**Exercise description:**
Reproduce the full listing that follows, matching it exactly.

**Data excerpt:**
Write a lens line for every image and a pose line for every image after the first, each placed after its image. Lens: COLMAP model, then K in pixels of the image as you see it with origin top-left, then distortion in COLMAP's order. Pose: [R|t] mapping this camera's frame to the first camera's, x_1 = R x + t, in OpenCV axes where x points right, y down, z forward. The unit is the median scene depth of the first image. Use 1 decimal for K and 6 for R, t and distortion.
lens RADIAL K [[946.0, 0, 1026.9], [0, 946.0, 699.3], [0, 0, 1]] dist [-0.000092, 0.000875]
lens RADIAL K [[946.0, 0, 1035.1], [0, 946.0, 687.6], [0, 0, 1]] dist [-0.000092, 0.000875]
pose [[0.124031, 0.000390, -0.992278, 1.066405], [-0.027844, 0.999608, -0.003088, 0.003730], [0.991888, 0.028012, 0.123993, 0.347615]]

**Result for this task:**
Write a lens line for every image and a pose line for every image after the first, each placed after its image. Lens: COLMAP model, then K in pixels of the image as you see it with origin top-left, then distortion in COLMAP's order. Pose: [R|t] mapping this camera's frame to the first camera's, x_1 = R x + t, in OpenCV axes where x points right, y down, z forward. The unit is the median scene depth of the first image. Use 1 decimal for K and 6 for R, t and distortion.
lens RADIAL K [[946.0, 0, 1026.9], [0, 946.0, 699.3], [0, 0, 1]] dist [-0.000092, 0.000875]
lens RADIAL K [[946.0, 0, 1035.1], [0, 946.0, 687.6], [0, 0, 1]] dist [-0.000092, 0.000875]
pose [[0.124031, 0.000390, -0.992278, 1.066405], [-0.027844, 0.999608, -0.003088, 0.003730], [0.991888, 0.028012, 0.123993, 0.347615]]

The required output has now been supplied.